(Page images and extracted text)
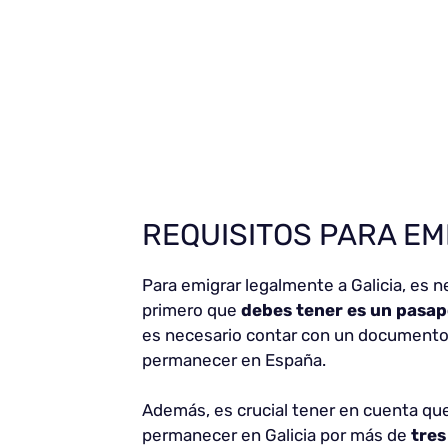
REQUISITOS PARA EM
Para emigrar legalmente a Galicia, es n
primero que
debes tener es un pasapo
es necesario contar con un documento q
permanecer en España.
Además, es crucial tener en cuenta que
permanecer en Galicia por más de
tre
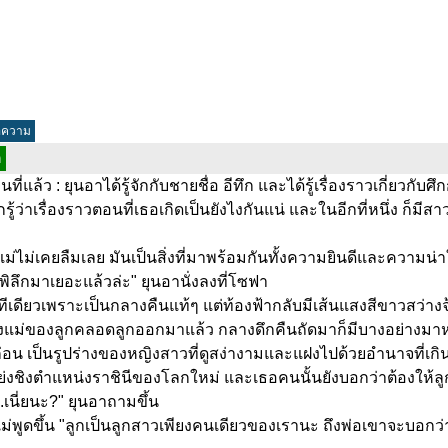
อความ
ก
่แล้ว : ยุนอาได้รู้จักกับชายชื่อ อีทึก และได้รู้เรื่องราวเกี่ยวกั
รู้ว่าเรื่องราวตอนที่เธอเกิดเป็นยังไงกันแน่ และในอีกที่หนึ่ง ก็มีสา
แม่ไม่เคยลืมเลย มันเป็นสิ่งที่มาพร้อมกันทั้งความยินดีและความน
ิลึกมาเยอะแล้วล่ะ" ยุนอานั่งลงที่โซฟา
ีเดียวเพราะเป็นกลางคืนแท้ๆ แต่ท้องฟ้ากลับมีเส้นแสงสีขาวสว่างจ
ั่งแม่ของลูกคลอดลูกออกมาแล้ว กลางดึกคืนถัดมาก็มีบางอย่างมาห
น เป็นรูปร่างของหญิงสาวที่ดูสง่างามและแฝงไปด้วยอำนาจที่เกิ
งชิงตำแหน่งราชินีของโลกใหม่ และเธอคนนั้นยังบอกว่าต้องให้ลูกรู้เร
.เนี่ยนะ?" ยุนอาถามขึ้น
่พูดขึ้น "ลูกเป็นลูกสาวเพียงคนเดียวของเรานะ ถึงพ่อเขาจะบอกว่าไม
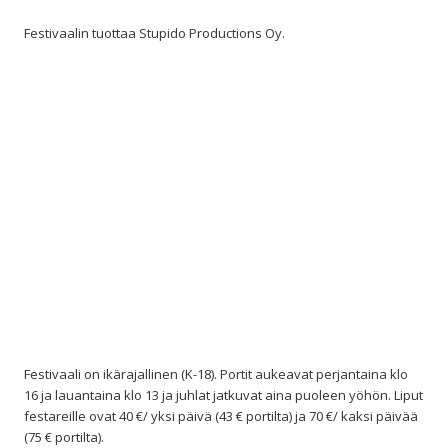
Festivaalin tuottaa Stupido Productions Oy.
Festivaali on ikärajallinen (K-18). Portit aukeavat perjantaina klo
16 ja lauantaina klo 13 ja juhlat jatkuvat aina puoleen yöhön. Liput
festareille ovat 40 €/ yksi päivä (43 € portilta) ja 70 €/ kaksi päivää
(75 € portilta).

WHAT IS NEEDED »
The lines above starting at the one that holds "แม่ไม่เคยลืมเล" and ending at the one that holds "Festivaali on ikärajallinen" are to be written out exactly, ends included, and no pictures are to be copied.

SOLUTION FOR THIS PROBLEM »
แม่ไม่เคยลืมเลย มันเป็นสิ่งที่มาพร้อมกันทั้งความยินดีและความน
ิลึกมาเยอะแล้วล่ะ" ยุนอานั่งลงที่โซฟา
ีเดียวเพราะเป็นกลางคืนแท้ๆ แต่ท้องฟ้ากลับมีเส้นแสงสีขาวสว่างจ
ั่งแม่ของลูกคลอดลูกออกมาแล้ว กลางดึกคืนถัดมาก็มีบางอย่างมาห
น เป็นรูปร่างของหญิงสาวที่ดูสง่างามและแฝงไปด้วยอำนาจที่เกิ
งชิงตำแหน่งราชินีของโลกใหม่ และเธอคนนั้นยังบอกว่าต้องให้ลูกรู้เร
.เนี่ยนะ?" ยุนอาถามขึ้น
่พูดขึ้น "ลูกเป็นลูกสาวเพียงคนเดียวของเรานะ ถึงพ่อเขาจะบอกว่าไม
Festivaalin tuottaa Stupido Productions Oy.
Festivaali on ikärajallinen (K-18). Portit aukeavat perjantaina klo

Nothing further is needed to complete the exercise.